▸ **Fragmento proporcionado**:
# # # # #
Lula, y su asesor Amorim, cometen un error elemental en su pretensión negociadora. Olvidan que el Gobierno de Maduro es una dictadura. Y que, por lo tanto, no entrega ni comparte el poder. Los dos brasileños deberían recordar que, cuando el hijo de Maduro adelantó que su padre se alejaría del Gobierno si salía derrotado, Diosdado Cabello le dedicó, sin mencionarlo, una catilinaria. Diosdado, la voz más inclemente del chavismo, aclaró que el régimen era una revolución y que las revoluciones no entregan el poder.

Luiz Inácio da Silva habla con Gabriel Boric durante una conferencia de prensa en el Palacio de La Moneda en Santiago (Chile), el 5 de agosto de 2024. Sofía Yanjarí

Para desgracia de Lula, el panorama regional ofrece un término de comparación inconveniente. Es el presidente de Chile, Gabriel Boric, sobre cuyas credenciales progresistas nadie podrá derramar una gota de duda. Boric mantuvo desde el primer minuto una posición severísima contra la manipulación electoral bolivariana. Esa política impidió que pudiera suscribir un pronunciamiento conjunto con el colega brasileño cuando éste visitó Santiago de Chile, hace dos semanas.

Lula y, arrastrado por él, Petro, son víctimas ahora de las mismas trampas en las que cayeron Estados Unidos, Noruega y hasta el mismo papa Francisco, entre muchos otros, cuando pretendieron ejercer una mediación entre el chavismo y sus víctimas. En el caso del brasileño, lo sorprendente es que haya divulgado recomendaciones que, más tarde, serían rechazadas. Un imperdonable error profesional de Amorim. El Barón de Rio Branco, fundador de la brillante genealogía diplomática de Itamaraty, se revuelve en su tumba. La oposición a Lula, que se prepara para las elecciones municipales de octubre, festeja.
# # # # #
▸ **Registros de datos**:
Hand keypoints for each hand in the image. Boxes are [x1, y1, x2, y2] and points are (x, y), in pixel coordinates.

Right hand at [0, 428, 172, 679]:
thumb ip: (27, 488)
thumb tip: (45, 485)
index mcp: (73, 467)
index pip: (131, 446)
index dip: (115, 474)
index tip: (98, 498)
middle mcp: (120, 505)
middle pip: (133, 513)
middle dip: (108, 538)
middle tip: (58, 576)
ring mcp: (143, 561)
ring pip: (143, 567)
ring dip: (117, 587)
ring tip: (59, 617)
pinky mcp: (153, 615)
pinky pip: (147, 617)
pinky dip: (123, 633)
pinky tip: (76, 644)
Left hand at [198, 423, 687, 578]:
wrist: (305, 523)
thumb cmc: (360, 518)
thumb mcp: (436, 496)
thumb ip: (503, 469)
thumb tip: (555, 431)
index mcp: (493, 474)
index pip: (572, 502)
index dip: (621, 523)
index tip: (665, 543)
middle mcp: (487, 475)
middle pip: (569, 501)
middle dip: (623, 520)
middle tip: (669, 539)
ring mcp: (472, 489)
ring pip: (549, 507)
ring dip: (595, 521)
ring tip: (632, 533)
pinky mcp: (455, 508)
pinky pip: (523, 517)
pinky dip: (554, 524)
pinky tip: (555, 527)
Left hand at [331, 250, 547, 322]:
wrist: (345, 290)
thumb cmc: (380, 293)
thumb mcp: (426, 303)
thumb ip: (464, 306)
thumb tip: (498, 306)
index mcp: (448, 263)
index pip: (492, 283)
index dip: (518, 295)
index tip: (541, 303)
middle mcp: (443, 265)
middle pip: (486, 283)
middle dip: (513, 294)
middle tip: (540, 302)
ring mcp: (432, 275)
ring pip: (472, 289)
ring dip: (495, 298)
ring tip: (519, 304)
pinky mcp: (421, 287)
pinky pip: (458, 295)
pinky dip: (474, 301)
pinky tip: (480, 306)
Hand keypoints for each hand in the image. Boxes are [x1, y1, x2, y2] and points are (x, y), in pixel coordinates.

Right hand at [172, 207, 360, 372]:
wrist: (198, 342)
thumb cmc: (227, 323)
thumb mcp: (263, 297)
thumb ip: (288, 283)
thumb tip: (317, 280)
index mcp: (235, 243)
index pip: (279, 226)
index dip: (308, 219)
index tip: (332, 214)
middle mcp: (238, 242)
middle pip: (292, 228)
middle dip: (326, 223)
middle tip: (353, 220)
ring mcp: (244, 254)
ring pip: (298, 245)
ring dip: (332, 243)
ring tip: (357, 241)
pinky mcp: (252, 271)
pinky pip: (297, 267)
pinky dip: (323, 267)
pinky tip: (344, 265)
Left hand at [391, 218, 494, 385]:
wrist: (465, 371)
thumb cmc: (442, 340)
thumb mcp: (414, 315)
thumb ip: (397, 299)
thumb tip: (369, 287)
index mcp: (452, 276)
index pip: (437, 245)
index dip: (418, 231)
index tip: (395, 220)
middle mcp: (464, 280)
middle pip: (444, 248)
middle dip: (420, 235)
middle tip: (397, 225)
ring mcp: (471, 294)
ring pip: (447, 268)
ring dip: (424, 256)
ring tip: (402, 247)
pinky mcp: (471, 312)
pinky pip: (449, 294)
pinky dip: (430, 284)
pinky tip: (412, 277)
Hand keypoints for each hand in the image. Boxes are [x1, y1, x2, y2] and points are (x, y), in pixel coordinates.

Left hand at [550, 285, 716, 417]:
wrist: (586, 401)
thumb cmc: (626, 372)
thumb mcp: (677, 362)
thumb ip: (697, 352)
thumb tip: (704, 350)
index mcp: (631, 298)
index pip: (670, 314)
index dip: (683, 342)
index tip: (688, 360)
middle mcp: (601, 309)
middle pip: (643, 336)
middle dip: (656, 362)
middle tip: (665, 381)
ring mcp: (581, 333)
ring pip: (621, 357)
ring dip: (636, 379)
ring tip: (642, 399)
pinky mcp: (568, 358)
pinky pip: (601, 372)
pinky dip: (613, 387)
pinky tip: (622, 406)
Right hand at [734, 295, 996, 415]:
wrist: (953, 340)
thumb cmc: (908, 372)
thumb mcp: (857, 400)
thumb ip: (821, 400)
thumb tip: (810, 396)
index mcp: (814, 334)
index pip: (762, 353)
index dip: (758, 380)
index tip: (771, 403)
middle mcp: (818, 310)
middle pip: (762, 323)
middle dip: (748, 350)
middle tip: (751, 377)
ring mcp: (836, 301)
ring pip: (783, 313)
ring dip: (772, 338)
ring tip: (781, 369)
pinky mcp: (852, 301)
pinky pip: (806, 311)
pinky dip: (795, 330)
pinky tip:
# # # # #
▸ **Tareas**:
1. Cita del fragmento todo lo que va desde "Lula, y su asesor" hasta "entregan el poder.".
2. Según el fragmento, ¿qué aclaró Diosdado Cabello acerca del régimen?
3. Traduce al inglés esta oración del fragmento: "Olvidan que el Gobierno de Maduro es una dictadura."

▸ **Respuestas**:
1.
Lula, y su asesor Amorim, cometen un error elemental en su pretensión negociadora. Olvidan que el Gobierno de Maduro es una dictadura. Y que, por lo tanto, no entrega ni comparte el poder. Los dos brasileños deberían recordar que, cuando el hijo de Maduro adelantó que su padre se alejaría del Gobierno si salía derrotado, Diosdado Cabello le dedicó, sin mencionarlo, una catilinaria. Diosdado, la voz más inclemente del chavismo, aclaró que el régimen era una revolución y que las revoluciones no entregan el poder.

2. Que el régimen era una revolución y que las revoluciones no entregan el poder.

3. They forget that the Maduro government is a dictatorship.